▶ **OBJETIVOS**
a. Na reportagem sobre a seca em Juiz de Fora, quantos milímetros de chuva o município registrou em 2017 até o dia 29 de dezembro?
b. Escreva a continuação da reportagem sobre a seca em Juiz de Fora, começando logo após a última frase.

──────── TRECHO DO TEXTO ────────

Juiz de Fora tem o ano mais seco desde 1970
Estiagem prolongada passou despercebida em Juiz de Fora, mas Cesama se prepara para cenário difícil no próximo período. Não há riscos de falta d’água, mas abastecimento pode ficar mais caro
O ano de 2017 vai terminar como o mais seco de Juiz de Fora dos últimos 47 anos. O levantamento exclusivo da Tribuna, a partir de dados do Instituto Nacional de Meteorologia (Inmet), mostra que o comportamento das chuvas em 2017 é semelhante ao que foi observado em 2014, quando toda a região Sudeste do país sofreu com uma crise hídrica histórica (ver quadro). Desta vez, no entanto, o resultado é considerado pontual, de acordo com meteorologistas ouvidos pela reportagem, já que em outras cidades e estados do Sudeste as chuvas foram até acima do esperado. Para se ter ideia, de janeiro a dezembro, o município contabilizou 936 milímetros de chuvas (até o dia 29), quando a média do Inmet prevê 1.651 milímetros. Se considerar o mesmo ponto de observação do tempo em Juiz de Fora, o resultado de 2017 é o pior de toda a série histórica, iniciada em 1972, quando o Inmet instalou sua estação no campus da UFJF. Pior do que este quadro somente em 1970, quando o pluviômetro do Inmet estava instalado no Bairro Mariano Procópio. Desde esta data, o município nunca teve, também, um dezembro tão seco como este, com apenas 26% das precipitações previstas. E o impacto desta escassez já liga um sinal de alerta na Cesama. Embora a companhia afirme estar operacionalmente pronta, mesmo com nível da Represa João Penido muito aquém do esperado, um plano de ação alternativo já foi enviado para aprovação da agência reguladora. Nele se prevê um gasto maior de produção para garantir o abastecimento, com impactos na tarifa.

──────── DADOS FORNECIDOS ────────

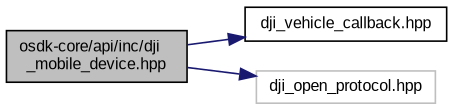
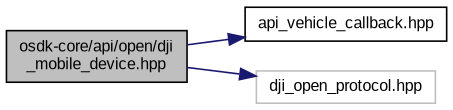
  digraph {
    fontname="Liberation Sans"
    rankdir=LR
    node [color=black fillcolor=white fontname="Liberation Sans" fontsize=10 shape=record style=filled]
    edge [color=midnightblue fontname="Liberation Sans" fontsize=10 labelfontname=Helvetica labelfontsize=10 style=solid]
-   n1 [fillcolor=grey75 fontcolor=black height=0.2 label="osdk-core/api/inc/dji\l_mobile_device.hpp" width=0.4]
-   n2 [height=0.2 label="dji_vehicle_callback.hpp" width=0.4]
+   n1 [fillcolor=grey75 fontcolor=black height=0.2 label="osdk-core/api/open/dji\l_mobile_device.hpp" width=0.4]
+   n2 [height=0.2 label="api_vehicle_callback.hpp" width=0.4]
    n3 [color=grey75 height=0.2 label="dji_open_protocol.hpp" width=0.4]
    n1 -> n2
    n1 -> n3
  }
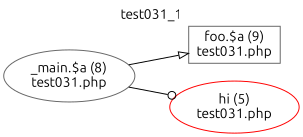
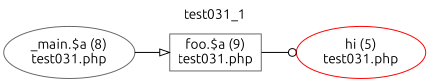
  digraph {
    fontname=Ubuntu
    label=test031_1
    labelloc=t
    rankdir=LR
    node [color=gray40 fontname=Ubuntu shape=ellipse]
    edge [fontname=Ubuntu]
    n1 [label="foo.$a (9)\ntest031.php" shape=box]
    n2 [label="_main.$a (8)\ntest031.php"]
    n3 [color=red label="hi (5)\ntest031.php"]
    n2 -> n1 [arrowhead=onormal]
-   n2 -> n3 [arrowhead=odot]
+   n1 -> n3 [arrowhead=odot]
  }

────────

▶ **GABARITO DOS EXERCÍCIOS**
a. 936 milímetros.

b.
Não há razões claras que justifiquem o comportamento das chuvas em Juiz de Fora neste ano. De consenso, meteorologistas apontam a presença constante de massas de ar seco em parte da Zona da Mata. Este fenômeno climatológico faz com que a região atingida fique como uma estufa, afastada das áreas de instabilidade. Este bloqueio atmosférico, como também a massa pode ser chamada, impede a formação das nuvens, e deixa o tempo seco – com baixa umidade relativa do ar – e quente, até mesmo no inverno. Trata-se de um fenômeno comum, mas que, em 2017, fez com que o ciclo de precipitações tivesse seu início retardado. Habitualmente, os juiz-foranos observam pancadas já na segunda quinzena de setembro, mas desta vez elas só chegaram com força nos últimos dez dias de novembro.
“Até mesmo na Zona da Mata teve cidades com muita chuva, como foi o caso de Rio Casca, onde as tempestades devastaram povoados e deixaram várias famílias desalojadas. Mas de um modo geral, a massa que predominou na região criou este bloqueio que acabou agindo por muito mais tempo que o habitual”, explicou o meteorologista Claudemir Azevedo, do 5º Distrito do Inmet. Ainda segundo ele, o resultado não chega a surpreender, pois anos atípicos podem ocorrer dentro de uma série histórica.
Prognóstico
Os bloqueios atmosféricos também prejudicaram as previsões do Instituto Nacional de Pesquisas Espaciais (Inpe). Em outubro, o Centro de Previsão do Tempo e Estudos Climáticos (Cptec), do Inpe, divulgou o seu prognóstico para o próximo trimestre. Para parte da região Sudeste, o resultado foi inconclusivo, isso é, poderia ter chuvas abaixo, dentro ou acima da média. A mesma perspectiva foi renovada para até março de 2018. Conforme Claudemir, no caso do Inmet espera-se janeiro com acumulado acima da média para Juiz de Fora, mas fevereiro e março novamente secos.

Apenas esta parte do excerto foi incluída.